# Voip!



## Mechanicaldawg (Jan 26, 2005)

Well, after a couple of months of research, I've taken the plunge and made some big changes in the services in my home.

After a considerable rate increase by Monroe Network Utilities on my cable bill I have dumped them and replaced them with Digital Comcast.

I've also replaced Alltel DSL "Lite" with Comcast DSL and am turning off my Alltel land line and replacing it with Vonage VOIP.

Theoretically, I should have my channels with better quality and much faster internet service along with unlimited long distance while saving about $65 net in the deal.

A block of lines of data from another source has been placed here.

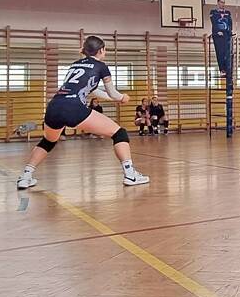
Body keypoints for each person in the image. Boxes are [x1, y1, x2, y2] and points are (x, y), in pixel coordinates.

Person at [17, 36, 148, 189]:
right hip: (73, 107)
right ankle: (131, 175)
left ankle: (26, 175)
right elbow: (113, 93)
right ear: (101, 50)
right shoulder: (101, 66)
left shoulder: (75, 64)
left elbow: (92, 89)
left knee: (48, 141)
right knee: (120, 133)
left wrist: (115, 99)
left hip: (54, 106)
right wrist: (122, 97)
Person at [210, 0, 233, 76]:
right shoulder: (213, 12)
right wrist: (217, 31)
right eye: (221, 2)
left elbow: (230, 23)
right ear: (218, 3)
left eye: (224, 2)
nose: (223, 4)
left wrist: (230, 32)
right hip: (218, 35)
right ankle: (222, 69)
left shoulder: (227, 12)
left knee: (227, 53)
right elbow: (214, 22)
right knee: (220, 52)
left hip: (226, 34)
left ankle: (227, 69)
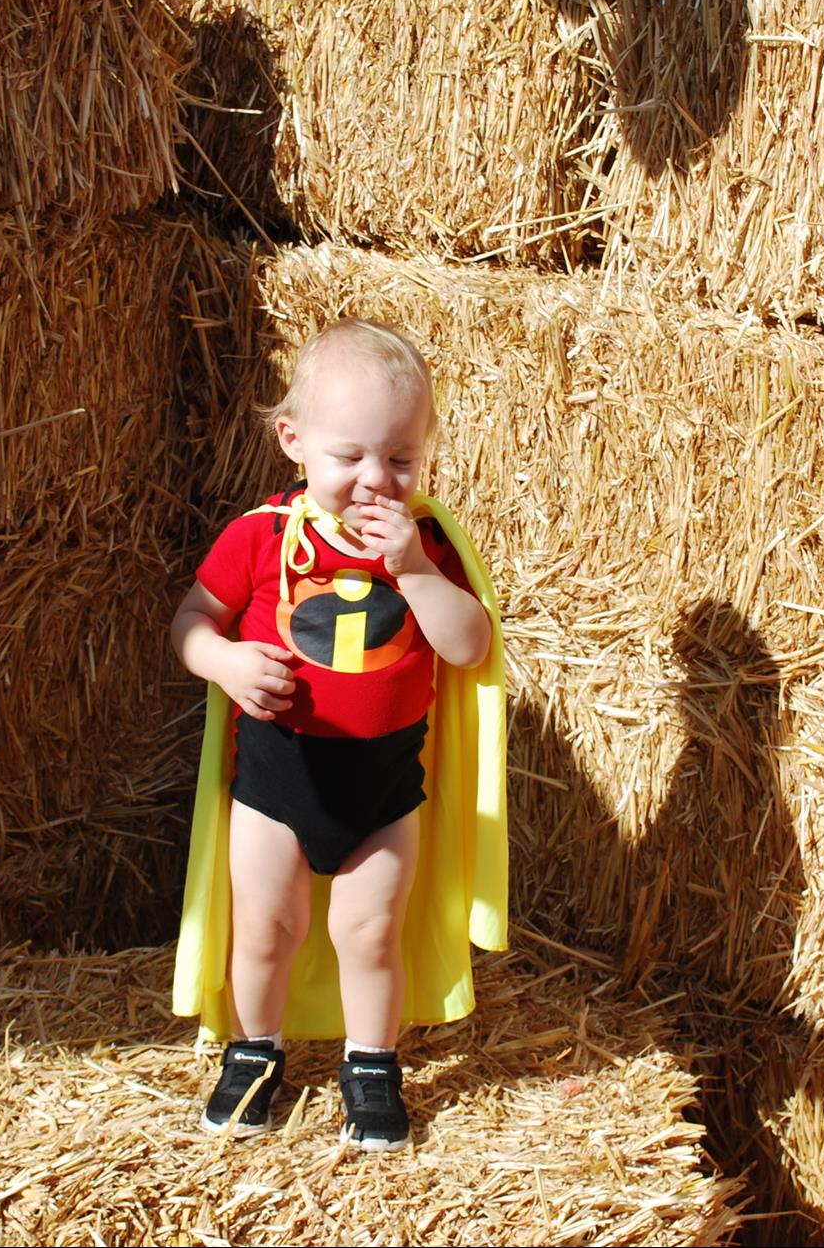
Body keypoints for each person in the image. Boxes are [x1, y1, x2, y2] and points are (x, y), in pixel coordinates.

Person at [170, 319, 499, 1152]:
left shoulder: (425, 546)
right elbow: (190, 622)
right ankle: (254, 1052)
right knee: (266, 925)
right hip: (278, 778)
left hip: (382, 786)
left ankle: (372, 1064)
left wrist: (415, 571)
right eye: (349, 455)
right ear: (294, 441)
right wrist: (224, 662)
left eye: (399, 459)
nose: (374, 480)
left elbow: (469, 646)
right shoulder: (261, 535)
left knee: (369, 931)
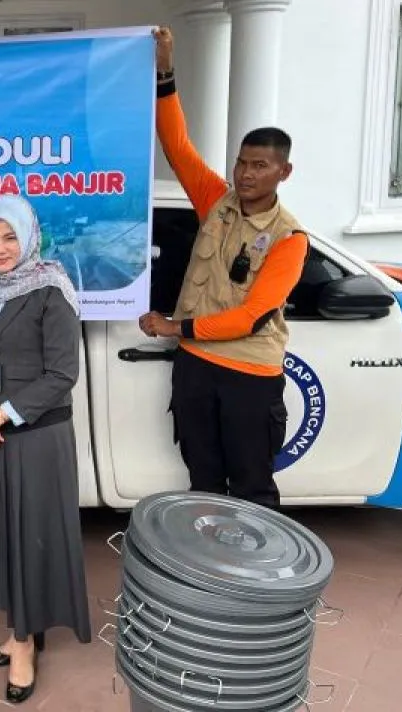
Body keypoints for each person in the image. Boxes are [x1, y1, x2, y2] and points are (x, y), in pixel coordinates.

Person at [138, 26, 309, 509]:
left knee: (253, 490)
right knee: (204, 482)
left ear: (284, 172)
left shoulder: (289, 239)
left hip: (249, 376)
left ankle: (257, 562)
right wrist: (165, 72)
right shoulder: (216, 201)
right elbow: (178, 147)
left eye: (260, 165)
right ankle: (209, 556)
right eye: (242, 163)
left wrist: (174, 326)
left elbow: (251, 317)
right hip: (197, 368)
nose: (247, 174)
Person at [0, 193, 92, 705]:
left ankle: (24, 645)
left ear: (29, 239)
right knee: (1, 538)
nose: (0, 248)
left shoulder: (52, 289)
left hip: (35, 438)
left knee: (30, 540)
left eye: (10, 237)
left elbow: (61, 374)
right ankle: (19, 628)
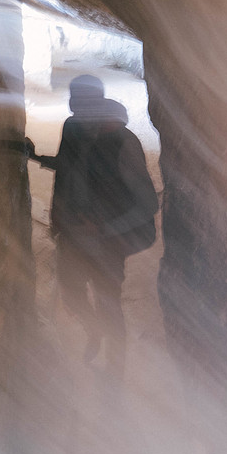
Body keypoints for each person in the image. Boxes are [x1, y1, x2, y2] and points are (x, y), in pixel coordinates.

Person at [26, 78, 158, 381]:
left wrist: (106, 229)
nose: (75, 106)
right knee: (72, 292)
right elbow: (71, 165)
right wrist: (37, 157)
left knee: (108, 302)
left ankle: (115, 370)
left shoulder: (123, 142)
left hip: (109, 241)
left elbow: (148, 203)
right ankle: (95, 329)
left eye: (82, 100)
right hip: (74, 232)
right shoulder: (73, 127)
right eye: (74, 99)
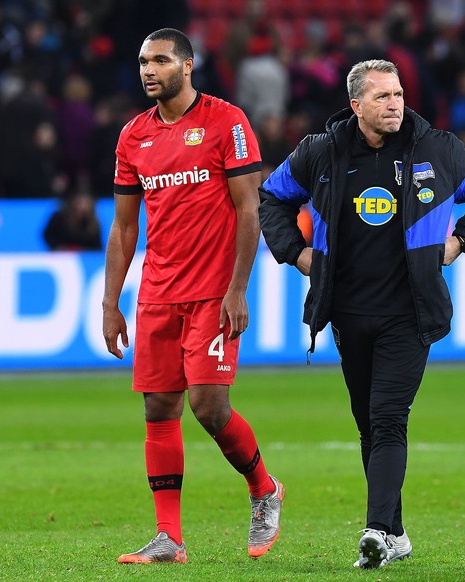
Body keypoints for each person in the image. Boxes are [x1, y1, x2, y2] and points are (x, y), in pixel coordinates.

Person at [258, 59, 465, 569]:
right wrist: (300, 256)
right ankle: (395, 533)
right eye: (382, 97)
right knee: (368, 426)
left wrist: (461, 240)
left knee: (389, 418)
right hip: (348, 312)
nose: (395, 104)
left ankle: (374, 533)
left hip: (409, 312)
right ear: (356, 106)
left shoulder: (436, 148)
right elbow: (271, 198)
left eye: (397, 94)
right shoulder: (322, 151)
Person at [101, 28, 284, 565]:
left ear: (187, 65)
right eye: (142, 62)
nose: (148, 70)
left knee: (208, 405)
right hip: (158, 292)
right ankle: (168, 539)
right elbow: (123, 228)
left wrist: (238, 288)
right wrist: (111, 302)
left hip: (213, 292)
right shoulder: (133, 136)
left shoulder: (226, 121)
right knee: (159, 408)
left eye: (160, 60)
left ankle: (263, 488)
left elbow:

It should all be up and running by Friday evening!

I'll report back after I've tried it out a spell.


----------



## Mechanicaldawg (Jan 29, 2005)

I got all the changes made today and so far so good!

The sound quality over the phone is awesome! Much better than the old land line.


----------



## tknight (Jan 29, 2005)

where did you sign up, buy the vonage?  Best Buy?  Keeo your old number?  Have been wondering about that stuff.


----------



## Mechanicaldawg (Jan 30, 2005)

I signed up at vonage.com.

Wait a little while!

After a couple of short power outages yesterday, I'm experiencing some dail tone problems.


----------



## Mechanicaldawg (Jan 31, 2005)

OK! 

I got the problem worked out. The problem was on my end (go figure). When I disconected the landline from my house I failed to tie up the loose ends.

It is working very well now.

The only difference I can tell is that the volume and clarity are much better.

I had always dreaded taking calls form my dad because he always speaks soft and low and I'm 3/4 deaf. Now I can hear him more clearly than I can in person!


----------